Pevzner P A, Tang H, Waterman M S
Department of Computer Science and Engineering, University of California, San Diego, La Jolla, USA.
Proc Natl Acad Sci U S A. 2001 Aug 14;98(17):9748-53. doi: 10.1073/pnas.171285098.
For the last 20 years, fragment assembly in DNA sequencing followed the "overlap-layout-consensus" paradigm that is used in all currently available assembly tools. Although this approach proved useful in assembling clones, it faces difficulties in genomic shotgun assembly. We abandon the classical "overlap-layout-consensus" approach in favor of a new euler algorithm that, for the first time, resolves the 20-year-old "repeat problem" in fragment assembly.
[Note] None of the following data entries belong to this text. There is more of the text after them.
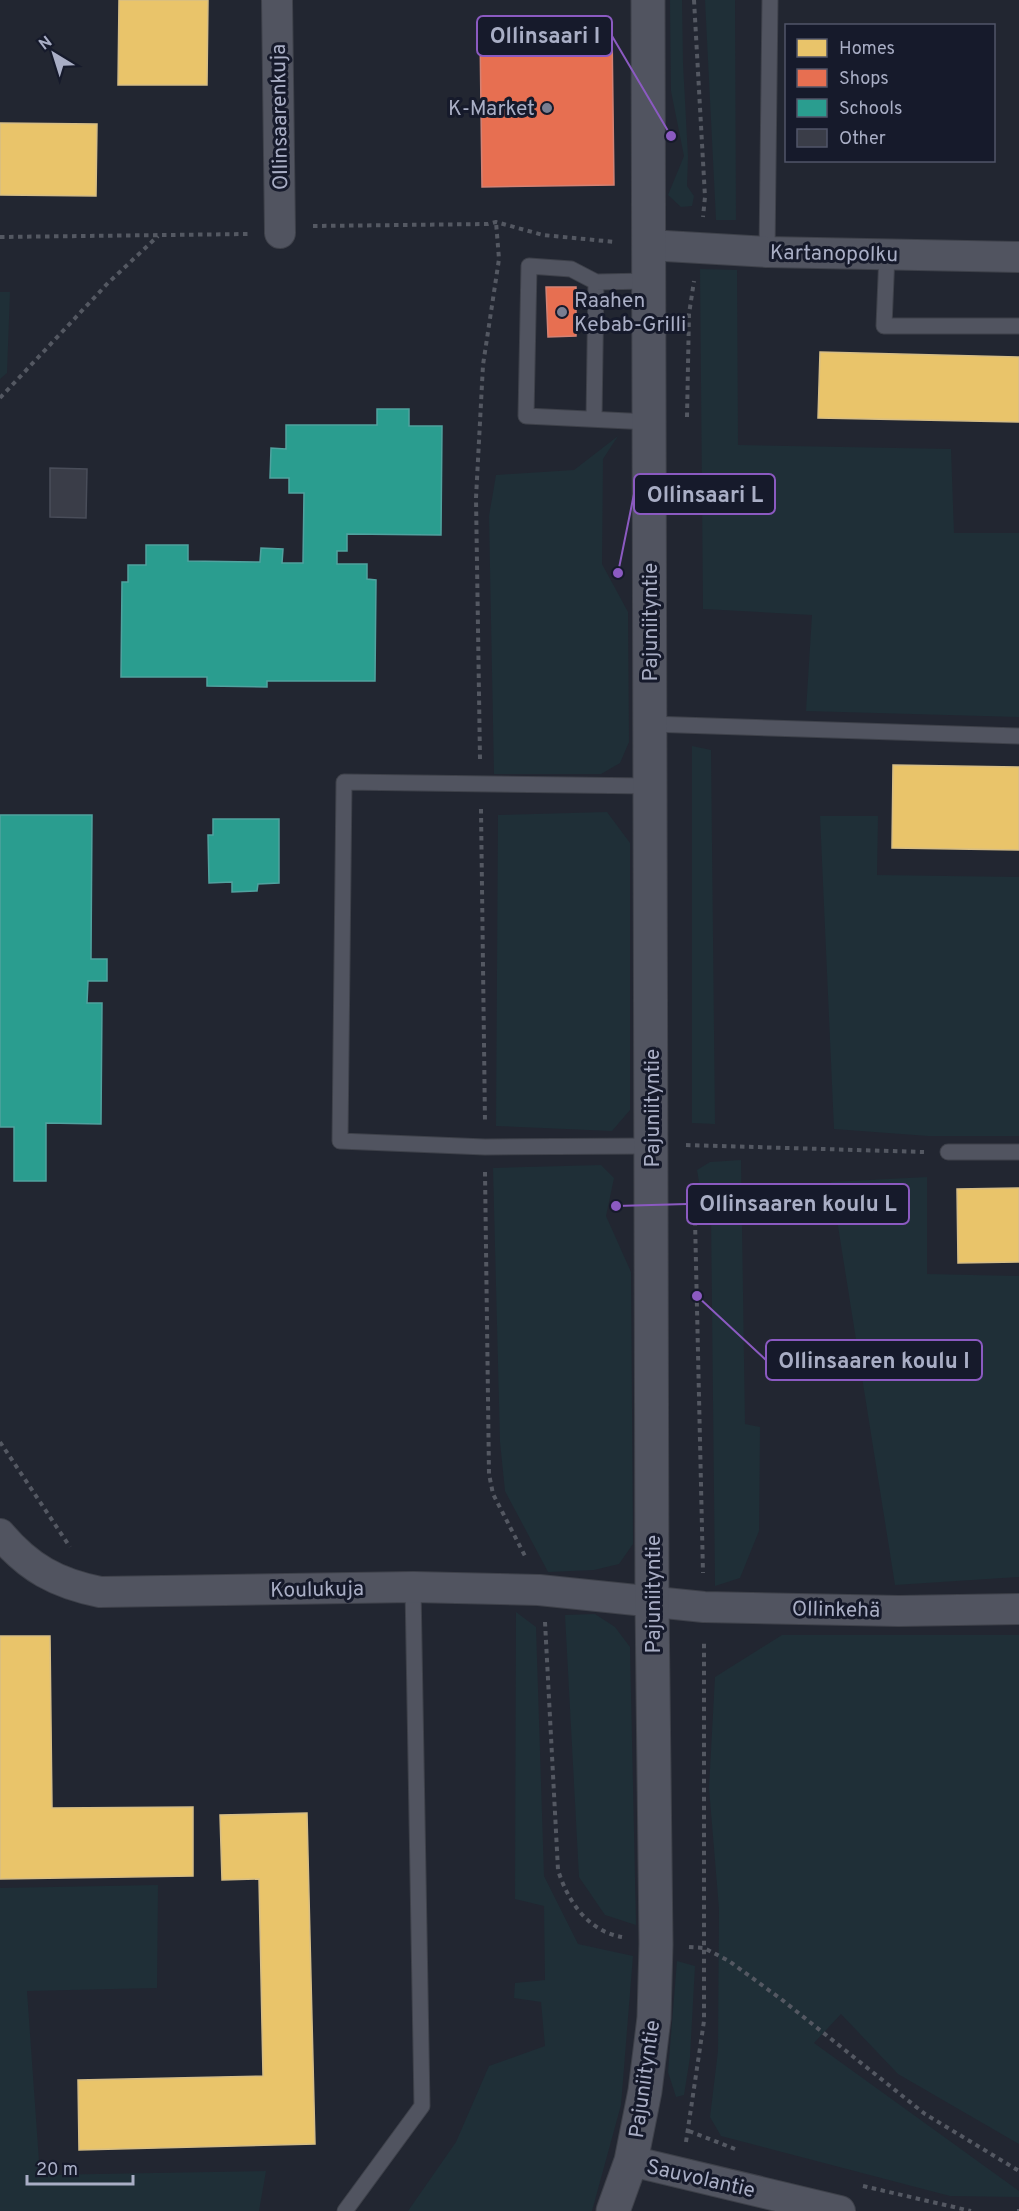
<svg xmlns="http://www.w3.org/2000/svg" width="1019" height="2211" font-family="Overpass,sans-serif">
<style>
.green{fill:#1f2f37}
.homes{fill:#e9c46a;stroke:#d6bd85;stroke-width:1.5}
.shops{fill:#e76f51;stroke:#d48274;stroke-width:1.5}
.schools{fill:#2a9d8f;stroke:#50a29f;stroke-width:1.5}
.building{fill:#3a3d48;stroke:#494d59;stroke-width:1.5}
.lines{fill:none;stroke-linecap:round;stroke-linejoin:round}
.service-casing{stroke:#3e414a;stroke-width:17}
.minor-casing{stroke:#3e414a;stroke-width:32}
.tertiary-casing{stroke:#3e414a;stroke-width:35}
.path{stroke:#545862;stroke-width:4;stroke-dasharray:4.5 4.5;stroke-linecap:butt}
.service{stroke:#515460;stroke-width:15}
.minor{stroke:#515460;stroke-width:30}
.tertiary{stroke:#515460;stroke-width:33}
.poi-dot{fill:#7a7e91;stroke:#161a2b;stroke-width:2}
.labels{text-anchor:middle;stroke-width:6;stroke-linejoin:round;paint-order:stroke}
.poi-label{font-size:21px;fill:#a9aec5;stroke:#161a2b;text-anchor:end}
.street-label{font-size:21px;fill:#a9aec5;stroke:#161a2b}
.leader{fill:none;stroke:#8b5ac1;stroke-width:2}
.callout-dot{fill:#8b5ac1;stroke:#161a2b;stroke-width:2}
.callout{fill:#161a2b;stroke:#8b5ac1;stroke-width:2}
.callout-label{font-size:22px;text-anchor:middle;font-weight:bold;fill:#a9aec5}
</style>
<rect width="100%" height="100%" fill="#222631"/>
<path class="green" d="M670,0H682L683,63L688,157L687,186L694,196L692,206L681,207L668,195L684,156L671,91Z
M705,0H735L736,220H716Z
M700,269L737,270L738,445L951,449L954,533H1019V717L806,711L812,615L703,609Z
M0,292H10L7,373L0,379Z
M618,436L603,459L602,564L628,612L629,742L620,763L601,774H494L489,516L496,475L574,470Z
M692,746L711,750L715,1124L692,1123Z
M607,812L630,843V1110L612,1131L496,1126L498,815Z
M820,816H878L877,875L1019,877V1136H928L834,1129Z
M741,1160L745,1424L760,1427L759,1531L740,1578L715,1586L711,1214L704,1212L697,1170L710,1162Z
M601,1165L614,1178L606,1216L631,1272L633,1544L619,1564L594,1570L548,1572L505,1491L500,1442L493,1168Z
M927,1177V1274L1019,1276V1577L895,1585L831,1182Z
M516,1612L536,1627L544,1876L578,1944L633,1956L621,2105L592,2211H408L456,2142L489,2066L545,2046L541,2002L514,1998L515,1983L545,1980L544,1906L515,1899Z
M595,1614L615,1627L630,1647L636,1925L605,1915L579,1877L565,1615Z
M782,1635H1019V2144L898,2074L841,2014L814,2043L1019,2191V2197L950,2196L721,2136L710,2117L718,2051L719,1909L709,1788L715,1677Z
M158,1885L157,1988L27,1991L40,2175L266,2171L259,2211H0V1888Z
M677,1961L695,1966L690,2057L684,2095L676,2097L668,2072Z"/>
<path class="homes" d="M119,0H208L207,85H118Z
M0,123L97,124L96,196L0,195Z
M820,352L1019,357V422L818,418Z
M893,765L1019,767V850L892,848Z
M1019,1188V1262L958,1263L957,1189Z
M0,1636H50L52,1808L193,1807V1876L0,1879Z
M307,1813L315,2144L79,2150L78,2080L263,2076L259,1879L222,1880L220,1815Z"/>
<path class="shops" d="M612,29L614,185L482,187L480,31Z
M546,287H576V336L548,337Z"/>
<path class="schools" d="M377,409H409V426H442L441,535L347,534V551H337V564H367V579L376,580L375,681H267V687L207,686V677H121L122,582H128V565H146V545H188V561L260,562L261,548L283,549L282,563H303L304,493H289V478H270L271,448L286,449V425H377Z
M0,815H92L91,959H107V981H88L87,1003H102L101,1124L46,1123V1181H14V1127H0Z
M213,819H279V883L258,884L257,891L232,892V882L209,883L208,835H213Z"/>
<path class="building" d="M50,468L87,469L86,518L50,517Z"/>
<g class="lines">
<g class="service-casing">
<path id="service" d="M767,252L770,0
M887,254L884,326H1019
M648,281L596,282L571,269L529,266L526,416L649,422
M594,419L596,282
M650,724L1019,736
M651,786L344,782L340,1141L485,1147L652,1146
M948,1152H1019
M345,2211L422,2106L413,1587"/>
</g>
<g class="minor-casing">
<path id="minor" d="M277,0L280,233
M648,245L767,252L1019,257
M0,1534C29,1568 56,1583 100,1592L413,1587L539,1590L704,1607L899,1611L1019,1609
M631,2161L840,2211"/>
</g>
<g class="tertiary-casing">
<path id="tertiary" d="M613,2211L631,2161L645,2091L654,2018L656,1944L652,1601L648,0"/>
</g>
<path class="path" d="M694,0L705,197L703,217
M313,226L488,224L496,222L543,235L615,242
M0,237L248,234
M0,398L108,283L158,236
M687,417L689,314L694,281
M480,759L476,498L483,365L499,259L496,222
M481,809L485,1122
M686,1145L924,1152
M485,1172L489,1474L493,1494L526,1558
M688,1195L695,1220L703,1573
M0,1442L70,1547
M545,1622L558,1870C568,1902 588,1931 622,1937
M689,1947L704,1948L729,1961L781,1999L925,2114L1019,2171
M689,2131L735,2149
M686,2142L704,2021V1641
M863,2186L971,2211
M1017,2211H1019"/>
<use href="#service" class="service"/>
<use href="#minor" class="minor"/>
<use href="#tertiary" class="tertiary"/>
</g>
<g class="poi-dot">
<circle cx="547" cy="108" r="6"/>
<circle cx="562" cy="312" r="6"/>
</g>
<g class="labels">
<g class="poi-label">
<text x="535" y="115">K-Market</text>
<text x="574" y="307" text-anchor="start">Raahen<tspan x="574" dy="24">Kebab-Grilli</tspan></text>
</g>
<g class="street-label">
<text transform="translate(279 117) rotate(-91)" y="7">Ollinsaarenkuja</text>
<text transform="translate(834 253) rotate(1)" y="7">Kartanopolku</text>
<text transform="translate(650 622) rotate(-90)" y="7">Pajuniityntie</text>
<text transform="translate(652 1108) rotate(-90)" y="7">Pajuniityntie</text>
<text transform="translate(317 1589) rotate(-1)" y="7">Koulukuja</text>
<text transform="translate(653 1594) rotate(-90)" y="7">Pajuniityntie</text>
<text transform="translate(836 1609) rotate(1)" y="7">Ollinkehä</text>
<text transform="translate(644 2079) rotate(-82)" y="7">Pajuniityntie</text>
<text transform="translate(701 2178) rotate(13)" y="7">Sauvolantie</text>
</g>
</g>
<path class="leader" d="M671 136L612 36M618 573L634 494M616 1206L687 1204M697 1296L766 1360"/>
<g class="callout-dot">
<circle cx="671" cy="136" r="6"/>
<circle cx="618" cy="573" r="6"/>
<circle cx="616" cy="1206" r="6"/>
<circle cx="697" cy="1296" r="6"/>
</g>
<g class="callout">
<rect x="477" y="16" width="135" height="40" rx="6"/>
<rect x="634" y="474" width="141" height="40" rx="6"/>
<rect x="687" y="1184" width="222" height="40" rx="6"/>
<rect x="766" y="1340" width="216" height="40" rx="6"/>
</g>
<g class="callout-label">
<text x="545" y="43">Ollinsaari I</text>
<text x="705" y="502">Ollinsaari L</text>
<text x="798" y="1211">Ollinsaaren koulu L</text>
<text x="874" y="1368">Ollinsaaren koulu I</text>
</g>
<rect x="785" y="24" width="210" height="138" fill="#161a2b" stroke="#515569" stroke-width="1.5"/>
<rect x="797" y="39" width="30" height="18" fill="#e9c46a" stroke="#515569" stroke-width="1.5"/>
<text x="839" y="54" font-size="18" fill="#a9aec5">Homes</text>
<rect x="797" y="69" width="30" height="18" fill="#e76f51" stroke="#515569" stroke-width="1.5"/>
<text x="839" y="84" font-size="18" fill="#a9aec5">Shops</text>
<rect x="797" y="99" width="30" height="18" fill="#2a9d8f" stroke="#515569" stroke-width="1.5"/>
<text x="839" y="114" font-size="18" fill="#a9aec5">Schools</text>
<rect x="797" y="129" width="30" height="18" fill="#3a3d48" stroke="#515569" stroke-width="1.5"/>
<text x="839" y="144" font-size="18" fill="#a9aec5">Other</text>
<g transform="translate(54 54) rotate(322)" stroke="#161a2b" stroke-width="4.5" paint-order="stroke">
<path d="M0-4.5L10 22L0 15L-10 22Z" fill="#a9aec5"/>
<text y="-9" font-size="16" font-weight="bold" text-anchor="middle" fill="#a9aec5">N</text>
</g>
<path d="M27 2175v9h106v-9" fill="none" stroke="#a9aec5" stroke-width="3"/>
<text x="36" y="2175" font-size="18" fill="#a9aec5" stroke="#161a2b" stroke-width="4.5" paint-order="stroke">20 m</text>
</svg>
Our main result is the reduction of the fragment assembly to a variation of the classical Eulerian path problem that allows one to generate accurate solutions of large-scale sequencing problems. euler, in contrast to the celera assembler, does not mask such repeats but uses them instead as a powerful fragment assembly tool.
在过去的20年里,DNA测序中的片段组装遵循“重叠-布局-共识”范式,所有现有的组装工具都采用这种范式。尽管这种方法在克隆组装中被证明是有用的,但在基因组鸟枪法组装中却面临困难。我们摒弃了传统的“重叠-布局-共识”方法,转而采用一种新的欧拉算法,该算法首次解决了片段组装中存在20年之久的“重复问题”。我们的主要成果是将片段组装简化为经典欧拉路径问题的一种变体,从而能够生成大规模测序问题的精确解决方案。与Celera组装器不同,欧拉算法并不掩盖这些重复序列,而是将它们用作强大的片段组装工具。